At this point, we have configured NGINX to run on port 8080 and Varnish to run on port 80. Now, we need to configure Varnish to pass the incoming requests to NGINX port 8080. For that, open default configuration file of Varnish.
# vi /etc/varnish/default.vcl
Look for backend section and change the port value to 8080.
backend default { .host = "127.0.0.1"; .port = "8080"; }
Save and close the file. Run the following commands to restart NGINX and Varnish.

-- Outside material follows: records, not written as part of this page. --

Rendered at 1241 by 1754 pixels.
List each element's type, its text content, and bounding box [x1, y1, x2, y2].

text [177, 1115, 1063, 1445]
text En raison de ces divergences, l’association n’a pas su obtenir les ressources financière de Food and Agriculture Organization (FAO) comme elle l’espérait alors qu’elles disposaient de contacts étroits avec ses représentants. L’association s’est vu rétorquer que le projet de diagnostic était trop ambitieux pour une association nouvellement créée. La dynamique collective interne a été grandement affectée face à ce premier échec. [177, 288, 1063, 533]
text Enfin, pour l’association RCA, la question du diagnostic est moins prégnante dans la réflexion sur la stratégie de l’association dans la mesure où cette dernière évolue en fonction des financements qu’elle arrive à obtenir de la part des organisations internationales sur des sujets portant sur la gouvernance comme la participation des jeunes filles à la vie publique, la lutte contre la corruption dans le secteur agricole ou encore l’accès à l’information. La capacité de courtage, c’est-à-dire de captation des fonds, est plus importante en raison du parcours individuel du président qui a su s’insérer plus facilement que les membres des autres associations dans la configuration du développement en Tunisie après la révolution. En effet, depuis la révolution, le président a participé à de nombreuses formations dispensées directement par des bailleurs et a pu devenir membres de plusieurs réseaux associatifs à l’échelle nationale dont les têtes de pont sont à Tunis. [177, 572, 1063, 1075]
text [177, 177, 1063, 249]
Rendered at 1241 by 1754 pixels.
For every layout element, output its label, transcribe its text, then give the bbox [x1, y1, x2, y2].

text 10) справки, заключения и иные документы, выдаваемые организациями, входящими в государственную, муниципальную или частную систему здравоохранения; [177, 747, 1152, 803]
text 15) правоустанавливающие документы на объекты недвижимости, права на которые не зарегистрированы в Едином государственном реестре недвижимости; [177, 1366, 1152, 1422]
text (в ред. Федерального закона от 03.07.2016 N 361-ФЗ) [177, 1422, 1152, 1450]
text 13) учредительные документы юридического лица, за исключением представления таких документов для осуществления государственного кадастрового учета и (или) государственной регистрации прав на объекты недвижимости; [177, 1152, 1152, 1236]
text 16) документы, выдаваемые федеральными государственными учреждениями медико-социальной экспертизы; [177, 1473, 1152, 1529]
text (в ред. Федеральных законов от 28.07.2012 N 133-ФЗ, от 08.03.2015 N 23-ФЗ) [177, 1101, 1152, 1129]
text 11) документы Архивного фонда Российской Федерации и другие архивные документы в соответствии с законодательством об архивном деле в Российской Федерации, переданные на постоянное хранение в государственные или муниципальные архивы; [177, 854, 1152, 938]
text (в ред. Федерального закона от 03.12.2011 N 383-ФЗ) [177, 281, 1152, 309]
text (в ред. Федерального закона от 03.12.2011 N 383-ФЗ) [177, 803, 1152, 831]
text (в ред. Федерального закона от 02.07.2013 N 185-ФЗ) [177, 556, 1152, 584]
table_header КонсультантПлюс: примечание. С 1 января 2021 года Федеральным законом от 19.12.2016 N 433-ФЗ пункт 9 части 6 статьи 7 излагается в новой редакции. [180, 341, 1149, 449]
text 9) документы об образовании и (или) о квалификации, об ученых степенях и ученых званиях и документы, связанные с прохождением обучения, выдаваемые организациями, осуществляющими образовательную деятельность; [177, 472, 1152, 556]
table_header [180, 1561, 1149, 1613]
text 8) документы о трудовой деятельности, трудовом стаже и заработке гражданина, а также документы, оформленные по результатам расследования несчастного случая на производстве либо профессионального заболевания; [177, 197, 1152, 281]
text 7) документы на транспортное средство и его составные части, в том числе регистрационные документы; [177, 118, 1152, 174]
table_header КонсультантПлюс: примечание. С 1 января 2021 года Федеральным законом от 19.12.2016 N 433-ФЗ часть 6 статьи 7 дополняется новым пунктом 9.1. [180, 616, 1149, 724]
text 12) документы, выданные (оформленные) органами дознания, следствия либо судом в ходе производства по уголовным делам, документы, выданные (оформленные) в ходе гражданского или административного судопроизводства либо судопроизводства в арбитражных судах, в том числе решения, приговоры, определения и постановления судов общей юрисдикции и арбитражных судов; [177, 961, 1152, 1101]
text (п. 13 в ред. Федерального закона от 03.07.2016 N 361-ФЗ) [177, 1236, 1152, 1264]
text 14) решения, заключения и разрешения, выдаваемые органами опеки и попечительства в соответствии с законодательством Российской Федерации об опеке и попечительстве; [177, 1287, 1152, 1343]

# systemctl daemon-reload # systemctl restart nginx # systemctl restart varnish
4. Test Varnish Configuration
Open terminal and send a request to port 80 where Varnish is listening.
# curl -I http://localhost
You will see a similar output as shown below.
HTTP/1.1 200 OK Server: nginx/1.16.1 Date: Wed, 06 Jan 2021 09:24:18 GMT Content-Type: text/html Content-Length: 4833 Last-Modified: Fri, 16 May 2014 15:12:48 GMT ETag: "53762af0-12e1" X-Varnish: 2 Age: 0 Via: 1.1 varnish (Varnish/6.5) Accept-Ranges: bytes Connection: keep-alive
You will see a couple of headers mention Varnish above, indicating that the request is received and processed by Varnish cache. Also, the server header displays NGINX indicating that the request was sent from Varnish to NGINX, which sent a response back to Varnish, which was passed on to you.
In this article, we have learnt how to install, setup & test Varnish cache with NGINX server in CentOS system. You can use these steps for RHEL as well as Fedora systems.